Write out every line of the data below word for word, but leave out the pictures.

##############################

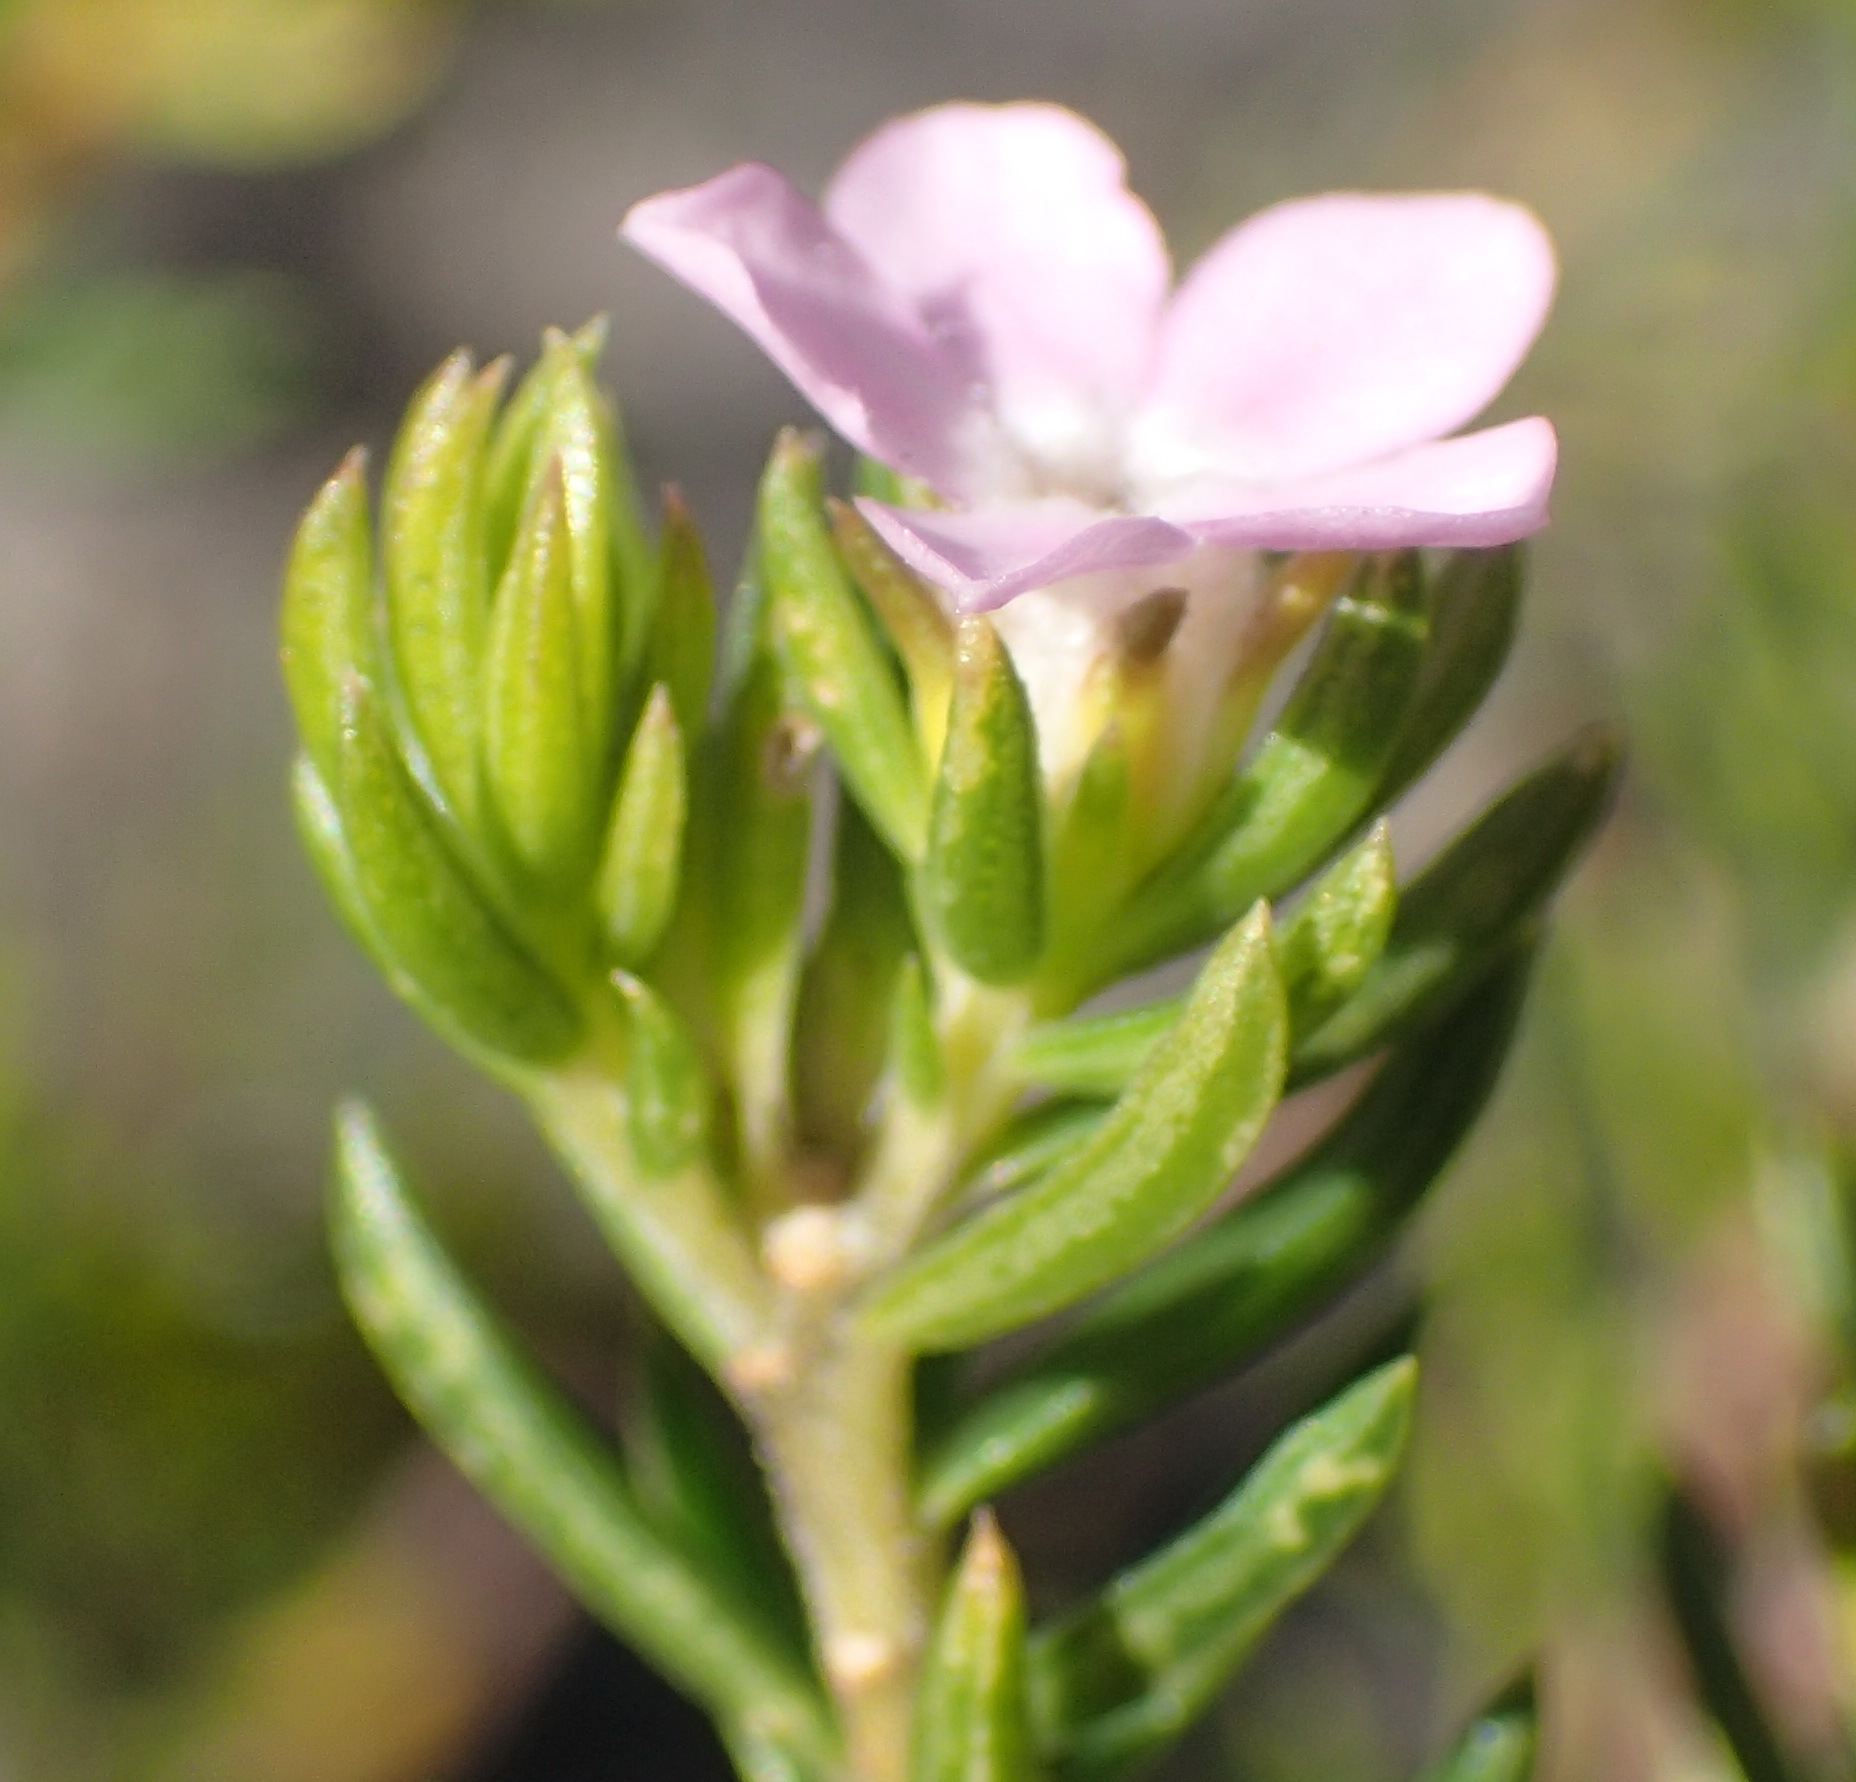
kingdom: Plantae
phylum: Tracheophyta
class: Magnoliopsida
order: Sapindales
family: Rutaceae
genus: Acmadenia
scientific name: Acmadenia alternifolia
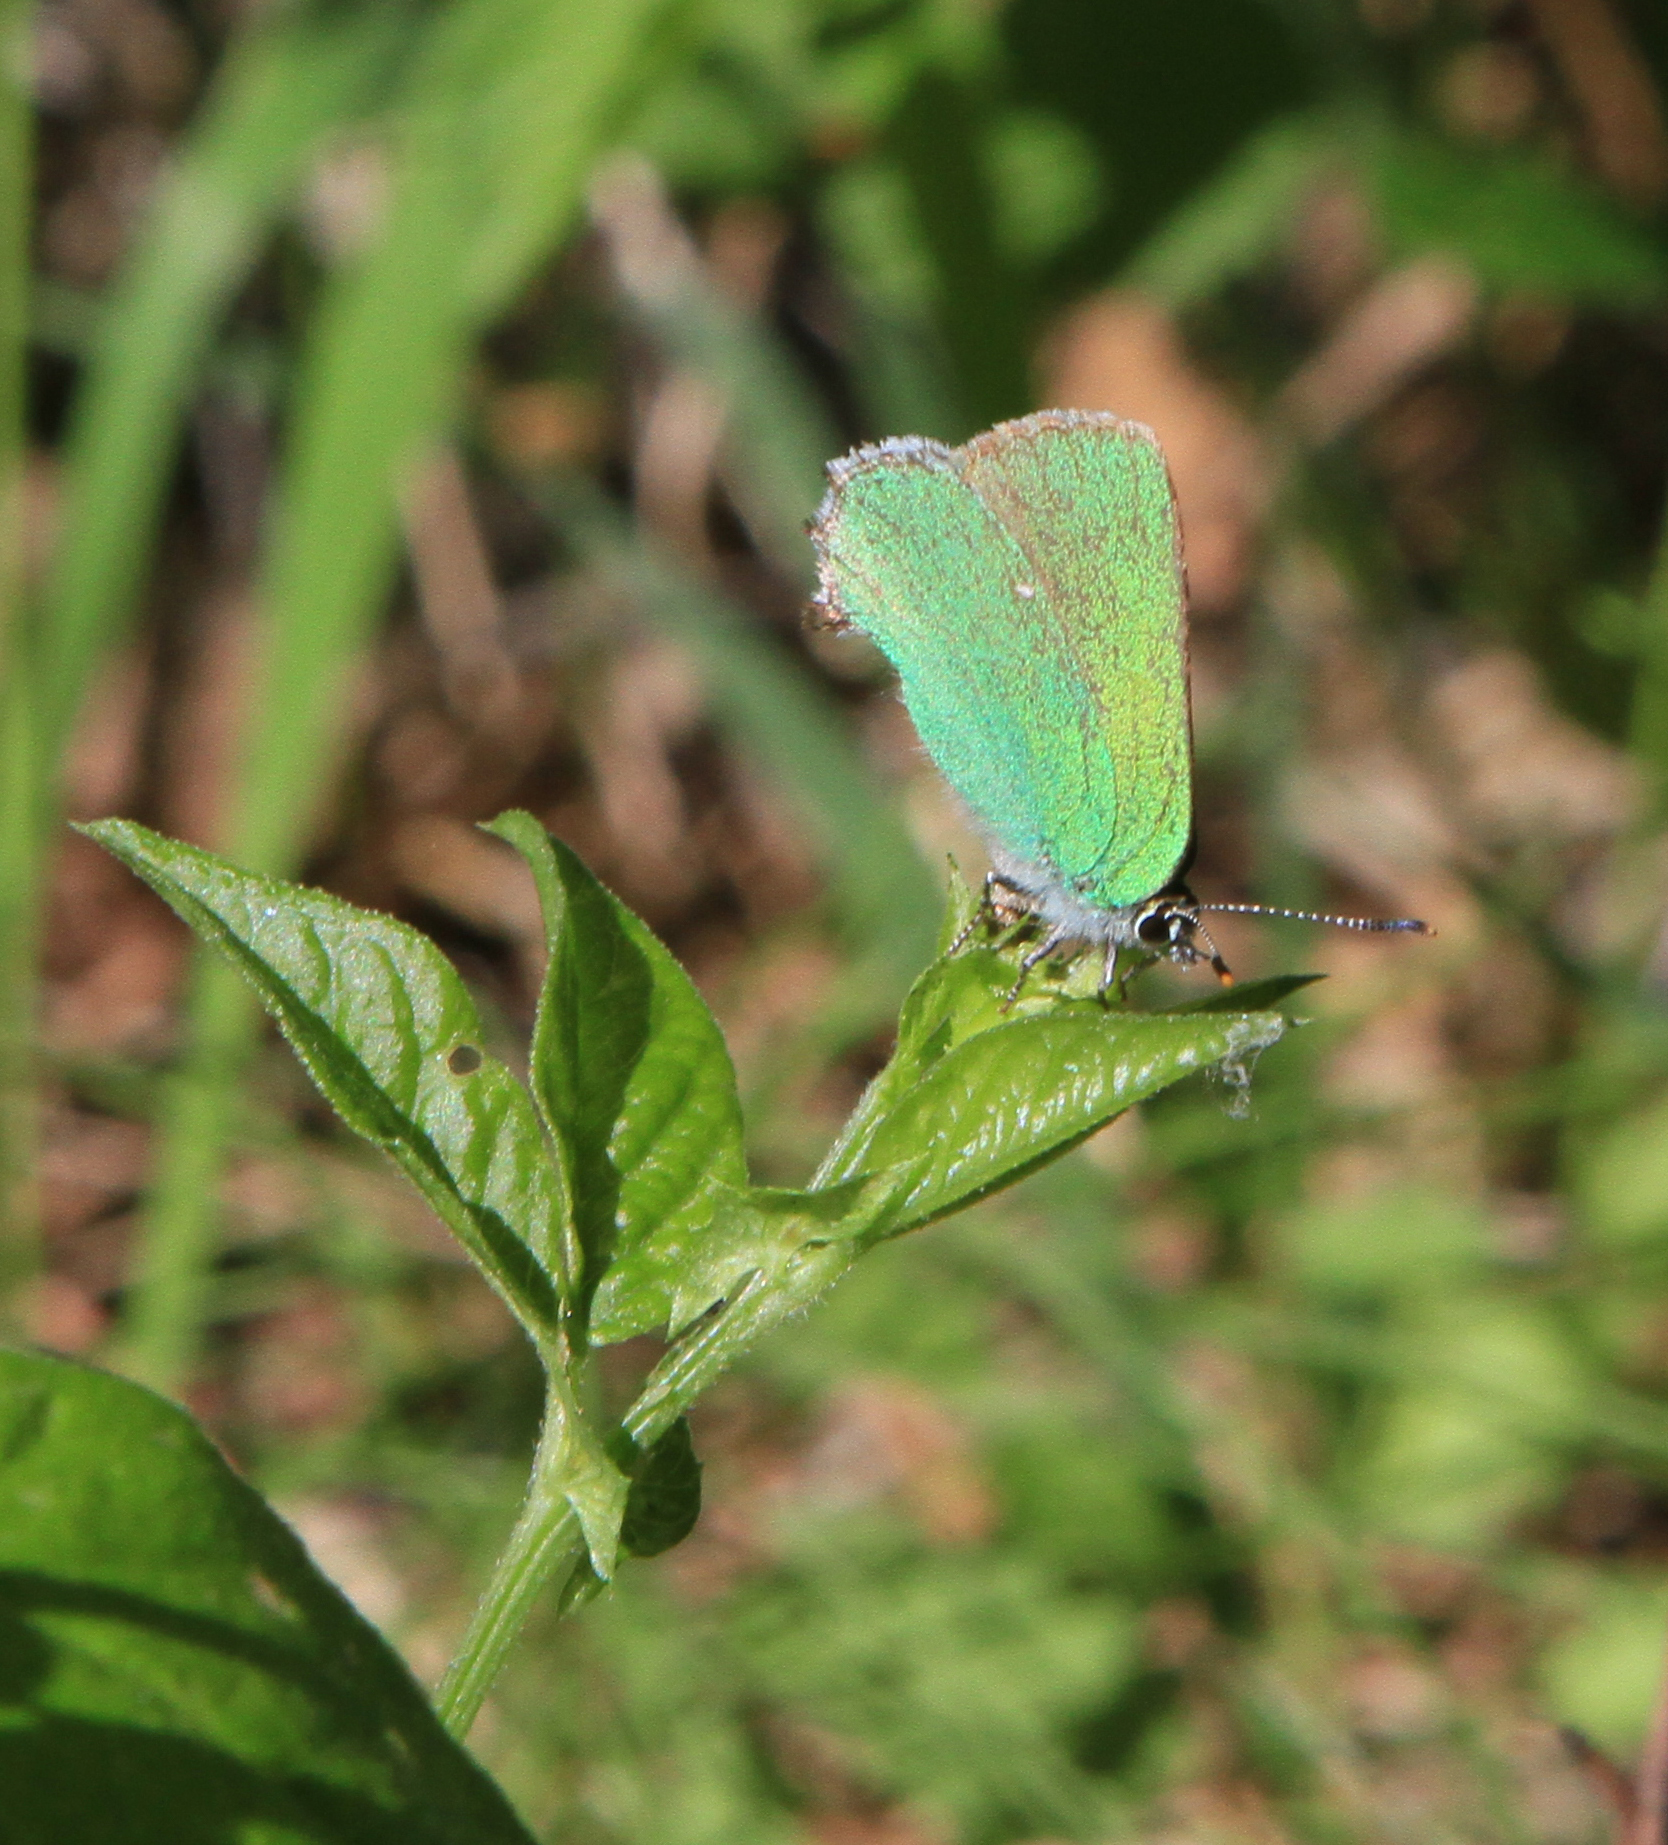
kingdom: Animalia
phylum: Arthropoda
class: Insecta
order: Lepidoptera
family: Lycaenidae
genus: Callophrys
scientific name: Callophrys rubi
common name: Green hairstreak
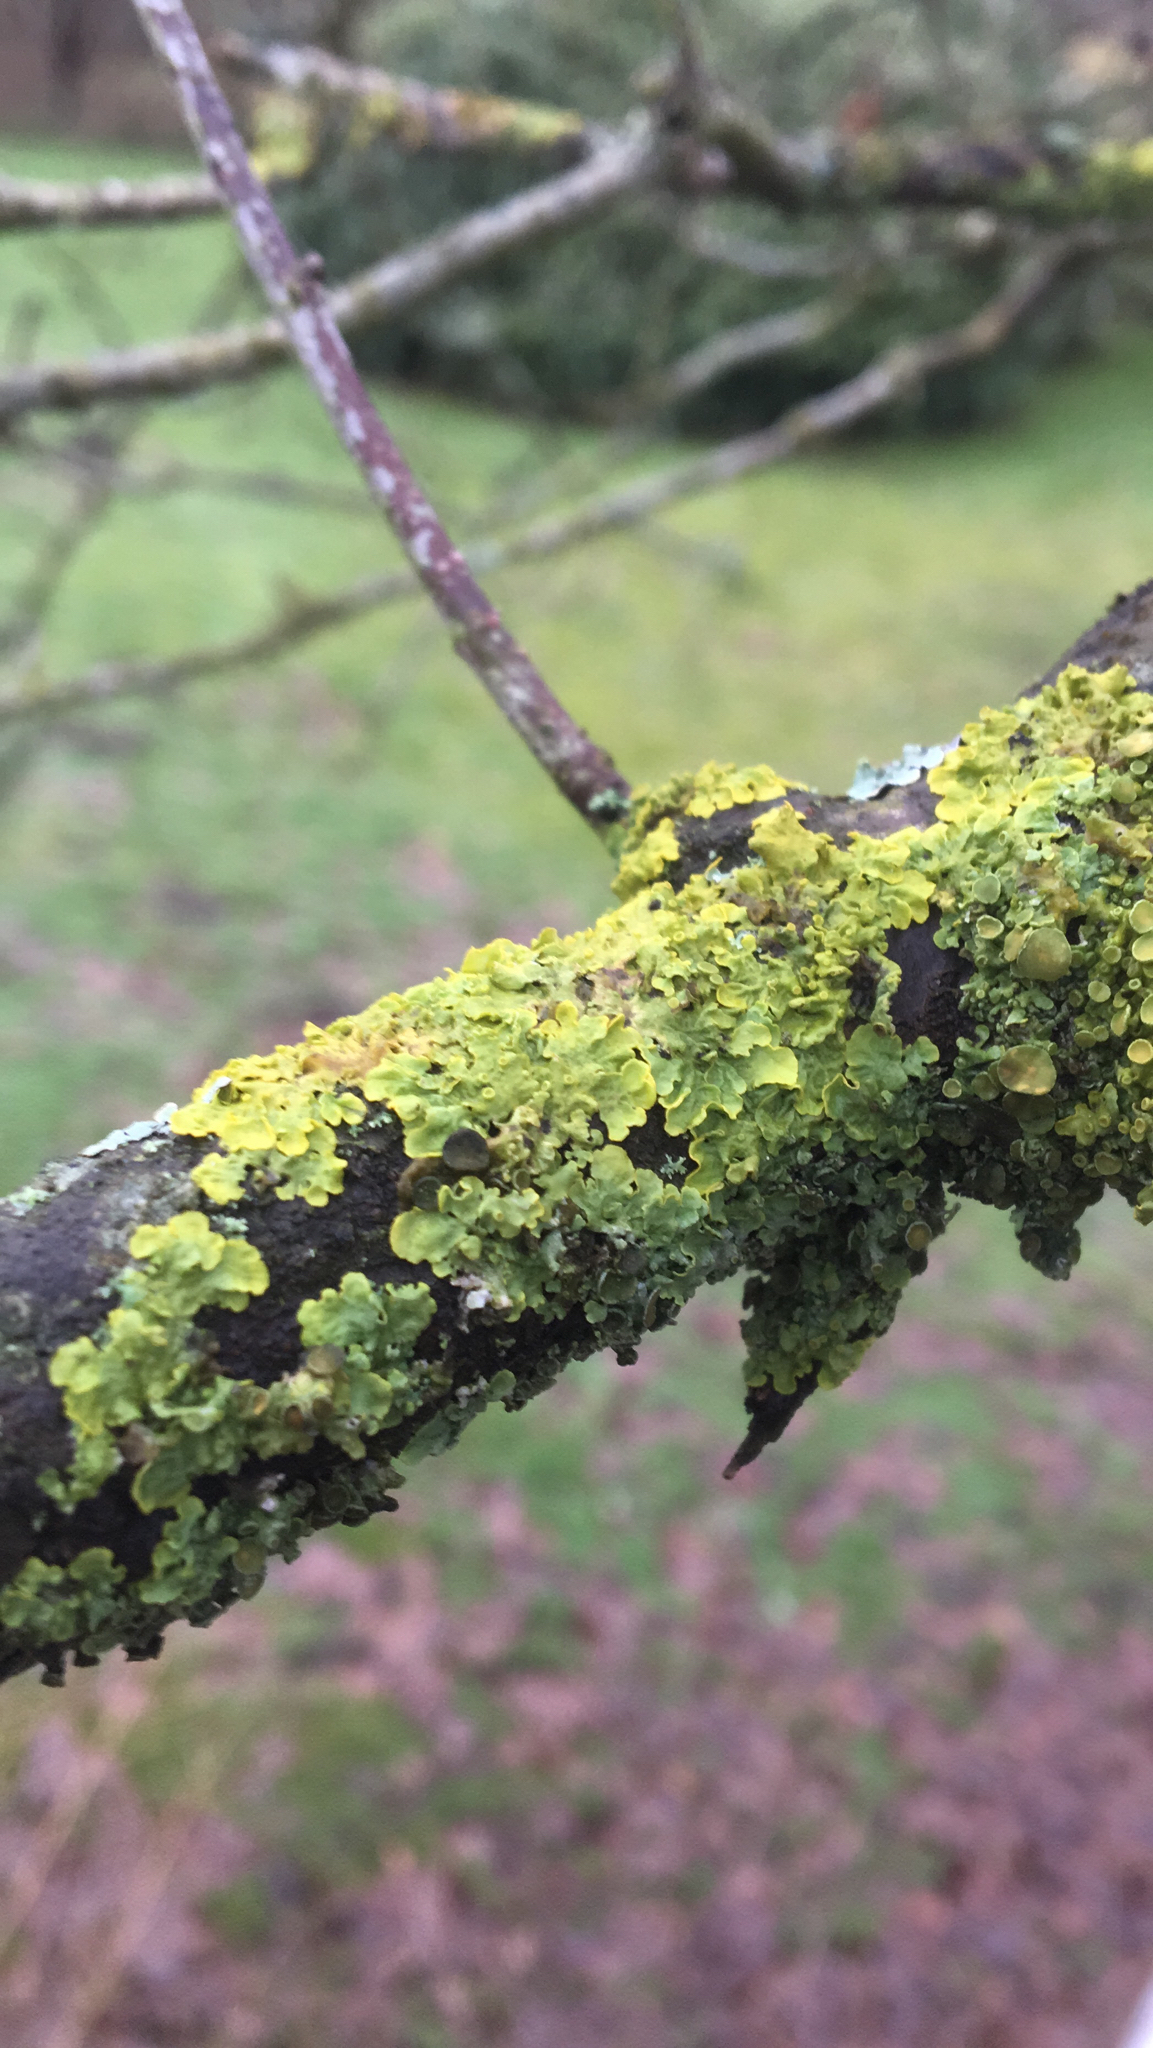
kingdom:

##############################

Task result
kingdom: Plantae
phylum: Tracheophyta
class: Magnoliopsida
order: Sapindales
family: Rutaceae
genus: Acmadenia
scientific name: Acmadenia alternifolia
kingdom: Animalia
phylum: Arthropoda
class: Insecta
order: Lepidoptera
family: Lycaenidae
genus: Callophrys
scientific name: Callophrys rubi
common name: Green hairstreak
kingdom:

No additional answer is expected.